Extract to read ->
◆ ◆ ◆ ◆

Re: [PATCH v3] EXP rcu: Move expedited grace period (GP) work to RT kthread_worker

From: Paul E. McKenney
Date: Mon Apr 11 2022 - 21:11:40 EST


On Fri, Apr 08, 2022 at 05:35:27PM -0700, Kalesh Singh wrote:
> Enabling CONFIG_RCU_BOOST did not reduce RCU expedited grace-period
> latency because its workqueues run at SCHED_OTHER, and thus can be
> delayed by normal processes. This commit avoids these delays by moving
> the expedited GP work items to a real-time-priority kthread_worker.
>
> This option is controlled by CONFIG_RCU_EXP_KTHREAD and disabled by
> default on PREEMPT_RT=y kernels which disable expedited grace periods
> after boot by unconditionally setting rcupdate.rcu_normal_after_boot=1.
>
> The results were evaluated on arm64 Android devices (6GB ram) running
> 5.10 kernel, and capturing trace data in critical user-level code.

◆ ◆ ◆ ◆

Supplied data ->
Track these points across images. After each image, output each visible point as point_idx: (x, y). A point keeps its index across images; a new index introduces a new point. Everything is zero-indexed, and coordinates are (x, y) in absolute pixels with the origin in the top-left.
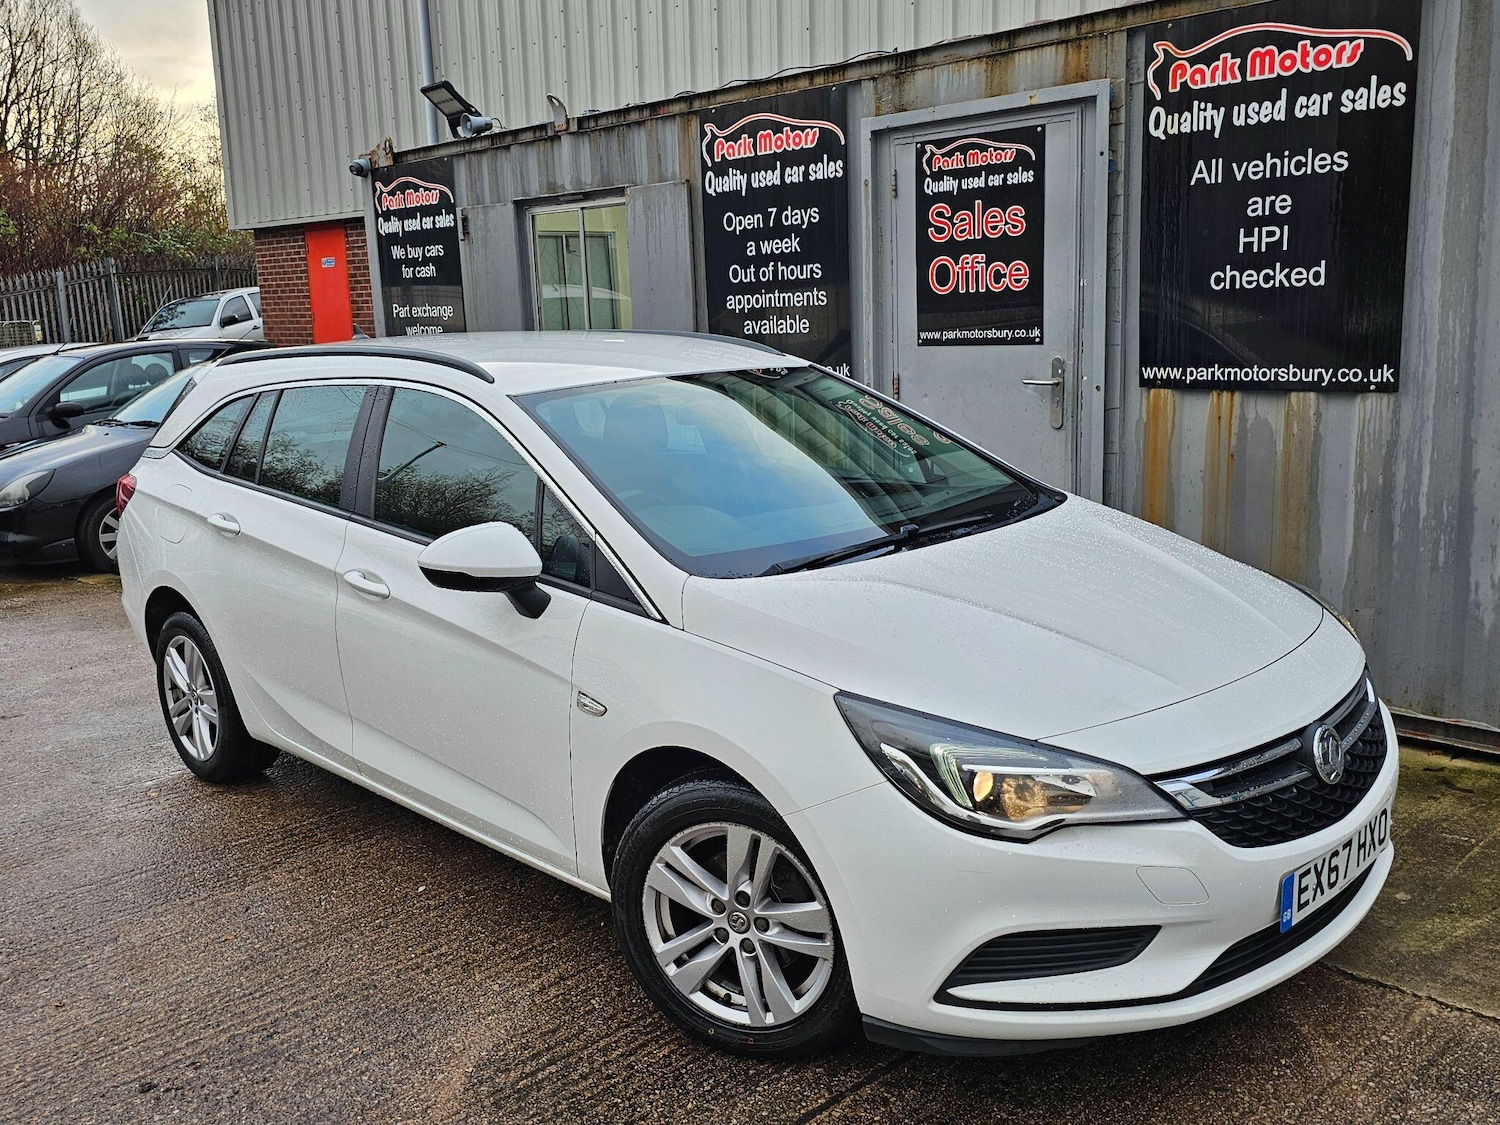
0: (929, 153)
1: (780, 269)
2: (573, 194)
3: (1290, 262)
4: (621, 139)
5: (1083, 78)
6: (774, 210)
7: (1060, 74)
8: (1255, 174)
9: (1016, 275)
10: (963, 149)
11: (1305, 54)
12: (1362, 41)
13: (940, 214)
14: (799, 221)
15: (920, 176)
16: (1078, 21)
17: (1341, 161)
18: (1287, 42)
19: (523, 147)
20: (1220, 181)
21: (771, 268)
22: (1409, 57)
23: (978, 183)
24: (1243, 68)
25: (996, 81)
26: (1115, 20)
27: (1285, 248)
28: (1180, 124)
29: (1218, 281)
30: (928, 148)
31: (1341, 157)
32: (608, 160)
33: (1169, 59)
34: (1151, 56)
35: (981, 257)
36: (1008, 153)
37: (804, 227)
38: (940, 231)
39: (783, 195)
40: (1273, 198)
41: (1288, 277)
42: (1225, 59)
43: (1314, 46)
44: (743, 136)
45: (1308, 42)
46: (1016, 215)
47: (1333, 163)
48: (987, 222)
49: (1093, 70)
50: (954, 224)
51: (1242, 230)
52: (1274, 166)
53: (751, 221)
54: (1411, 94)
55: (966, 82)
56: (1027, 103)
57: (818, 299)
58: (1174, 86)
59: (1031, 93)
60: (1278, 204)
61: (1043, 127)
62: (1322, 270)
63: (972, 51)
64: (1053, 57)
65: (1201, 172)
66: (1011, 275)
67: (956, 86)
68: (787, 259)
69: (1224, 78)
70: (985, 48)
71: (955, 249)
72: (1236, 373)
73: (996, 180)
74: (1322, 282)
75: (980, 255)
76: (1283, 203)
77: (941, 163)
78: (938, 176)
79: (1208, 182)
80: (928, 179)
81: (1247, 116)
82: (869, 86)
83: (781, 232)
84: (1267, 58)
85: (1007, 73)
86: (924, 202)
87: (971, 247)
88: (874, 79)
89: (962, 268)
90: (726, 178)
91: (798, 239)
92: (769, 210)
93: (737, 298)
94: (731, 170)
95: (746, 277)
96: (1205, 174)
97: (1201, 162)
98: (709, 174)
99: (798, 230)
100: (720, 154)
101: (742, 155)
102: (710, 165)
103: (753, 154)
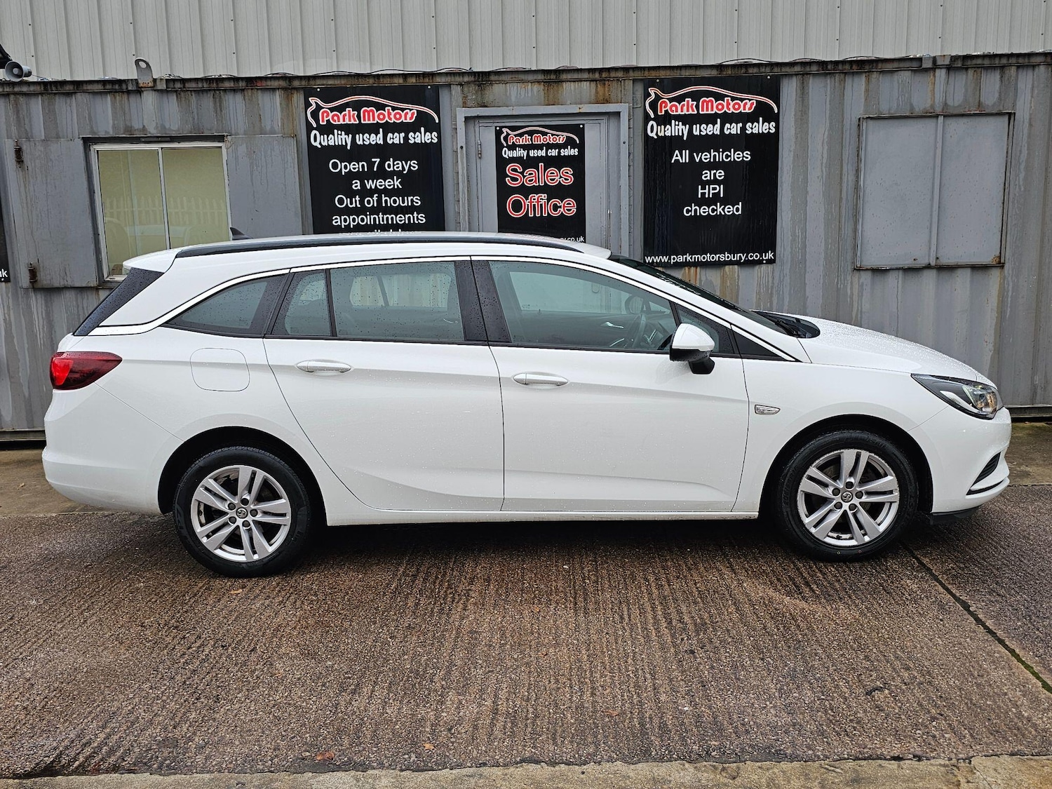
0: (505, 133)
1: (384, 199)
2: (158, 137)
3: (724, 202)
4: (217, 100)
5: (607, 101)
6: (378, 160)
7: (593, 97)
8: (706, 159)
9: (568, 207)
10: (531, 133)
11: (728, 104)
12: (755, 102)
13: (515, 170)
14: (400, 169)
15: (499, 147)
16: (601, 70)
17: (747, 156)
18: (719, 97)
19: (91, 96)
20: (687, 161)
21: (375, 198)
22: (776, 111)
23: (542, 153)
24: (697, 107)
25: (551, 96)
26: (622, 73)
27: (722, 196)
28: (665, 131)
29: (688, 211)
30: (505, 130)
31: (747, 154)
32: (198, 114)
33: (658, 98)
34: (648, 95)
35: (544, 196)
36: (561, 138)
37: (405, 172)
38: (514, 179)
39: (385, 151)
40: (715, 171)
41: (723, 210)
42: (688, 101)
43: (732, 100)
44: (347, 109)
45: (730, 98)
46: (567, 173)
47: (743, 156)
48: (547, 176)
49: (613, 97)
50: (524, 177)
51: (700, 187)
52: (715, 156)
53: (354, 167)
54: (777, 127)
55: (530, 95)
56: (578, 111)
57: (418, 219)
58: (661, 112)
59: (581, 106)
60: (717, 175)
61: (583, 125)
62: (740, 207)
63: (531, 77)
64: (588, 88)
65: (677, 156)
66: (564, 207)
67: (523, 96)
68: (390, 193)
69: (688, 111)
70: (540, 77)
71: (526, 191)
72: (698, 258)
73: (553, 153)
74: (740, 212)
75: (543, 195)
76: (720, 174)
77: (513, 139)
78: (512, 147)
79: (681, 161)
80: (505, 149)
81: (700, 131)
82: (456, 90)
83: (383, 174)
84: (710, 104)
85: (558, 93)
86: (501, 163)
87: (537, 190)
88: (461, 85)
89: (531, 202)
90: (331, 136)
91: (400, 180)
92: (373, 160)
93: (343, 218)
94: (336, 131)
95: (351, 204)
96: (679, 158)
97: (677, 152)
98: (314, 132)
99: (399, 174)
100: (326, 119)
101: (347, 121)
102: (315, 126)
103: (358, 122)
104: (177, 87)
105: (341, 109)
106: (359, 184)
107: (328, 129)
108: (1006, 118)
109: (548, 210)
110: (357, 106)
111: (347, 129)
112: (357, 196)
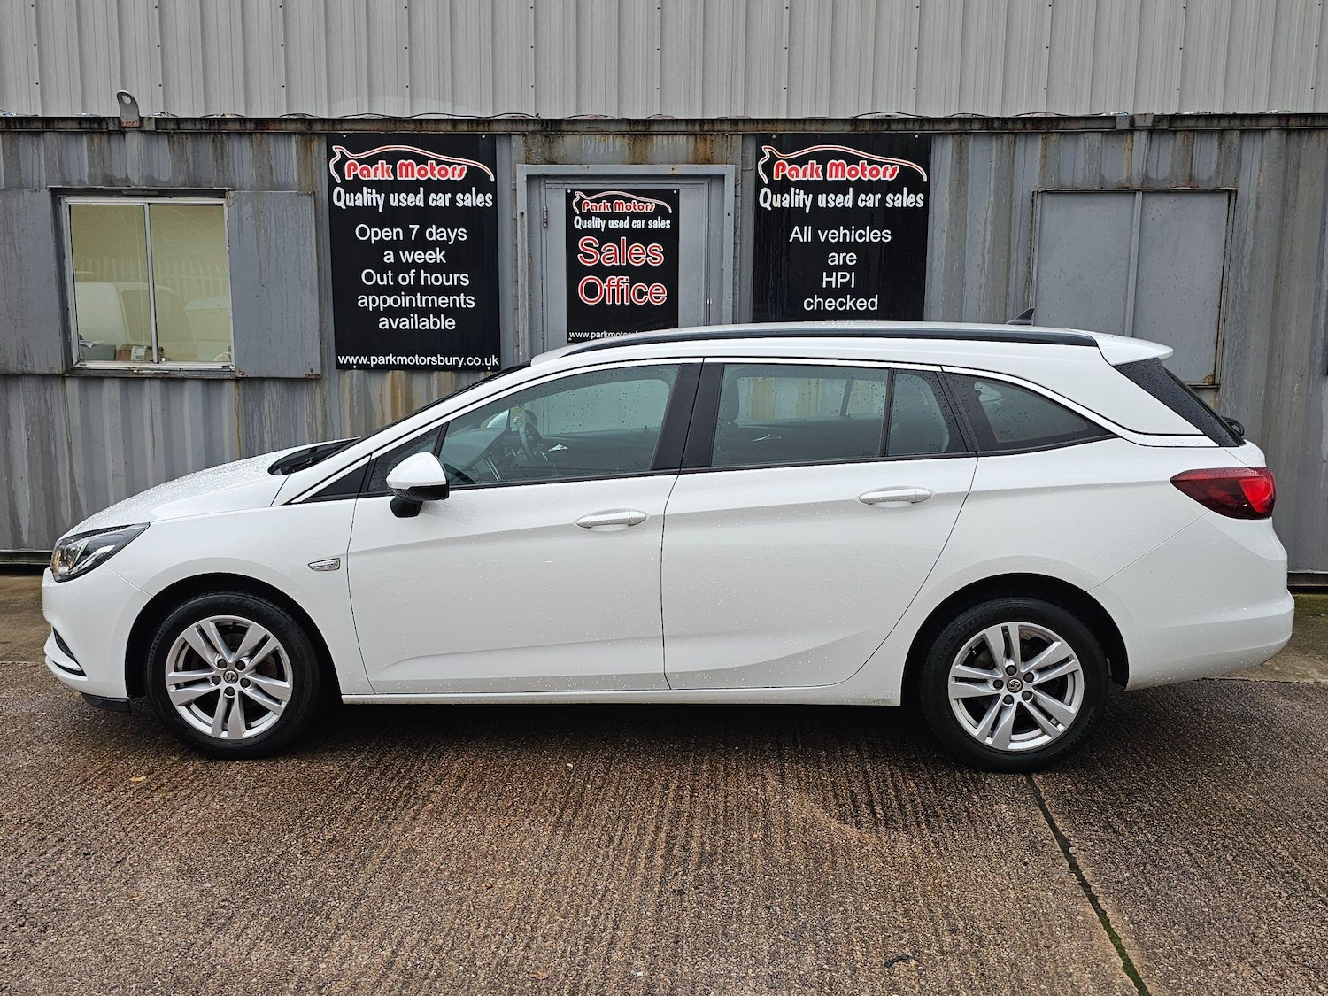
0: (578, 198)
1: (423, 275)
2: (144, 190)
3: (856, 294)
4: (219, 145)
5: (709, 162)
6: (417, 227)
7: (691, 156)
8: (833, 238)
9: (656, 294)
10: (611, 199)
11: (864, 169)
12: (898, 167)
13: (589, 245)
14: (445, 238)
15: (570, 215)
16: (702, 121)
17: (887, 236)
18: (853, 160)
19: (63, 137)
20: (810, 240)
21: (412, 275)
22: (925, 180)
23: (624, 224)
24: (824, 171)
25: (637, 153)
26: (729, 125)
27: (853, 286)
29: (809, 304)
30: (578, 194)
31: (886, 233)
32: (194, 162)
33: (773, 159)
34: (761, 155)
35: (626, 279)
36: (650, 205)
37: (450, 243)
38: (589, 257)
39: (426, 216)
40: (845, 254)
41: (855, 303)
42: (812, 164)
43: (869, 164)
44: (380, 162)
45: (866, 162)
46: (656, 250)
47: (882, 236)
48: (631, 254)
49: (716, 154)
50: (601, 253)
51: (825, 273)
52: (845, 235)
53: (387, 234)
54: (926, 201)
55: (611, 150)
56: (669, 172)
57: (465, 302)
58: (777, 176)
59: (674, 166)
60: (848, 258)
61: (678, 190)
62: (876, 301)
63: (612, 128)
64: (685, 144)
65: (796, 233)
66: (651, 293)
67: (602, 151)
68: (431, 268)
69: (812, 176)
70: (625, 128)
71: (602, 271)
73: (638, 224)
74: (876, 308)
75: (625, 278)
76: (852, 258)
77: (588, 206)
78: (587, 216)
79: (802, 240)
80: (577, 217)
81: (827, 202)
82: (518, 141)
83: (425, 246)
84: (840, 168)
85: (647, 149)
86: (573, 235)
87: (617, 271)
88: (524, 135)
89: (609, 286)
90: (358, 194)
91: (443, 253)
92: (411, 226)
93: (371, 298)
94: (365, 188)
95: (382, 280)
96: (799, 235)
97: (797, 228)
98: (338, 189)
99: (443, 245)
100: (352, 173)
101: (379, 177)
102: (339, 181)
103: (393, 178)
104: (169, 128)
105: (372, 161)
106: (392, 256)
107: (354, 186)
108: (1225, 197)
109: (631, 297)
110: (392, 158)
111: (379, 186)
112: (390, 272)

◆ ◆ ◆ ◆

Brief A -> From the RCU patch reply above, reproduce the passage between "On Fri, Apr" and "a real-time-priority kthread_worker.", inclusive.
Brief B ->
Answer these questions from the RCU patch reply above:
(i) At what scheduling class do the workqueues run?
(ii) Which config option controls the new behavior?
(iii) How much RAM did the arm64 Android test devices have?

Result A ->
On Fri, Apr 08, 2022 at 05:35:27PM -0700, Kalesh Singh wrote:
> Enabling CONFIG_RCU_BOOST did not reduce RCU expedited grace-period
> latency because its workqueues run at SCHED_OTHER, and thus can be
> delayed by normal processes. This commit avoids these delays by moving
> the expedited GP work items to a real-time-priority kthread_worker.

Result B ->
(i) SCHED_OTHER
(ii) CONFIG_RCU_EXP_KTHREAD
(iii) 6GB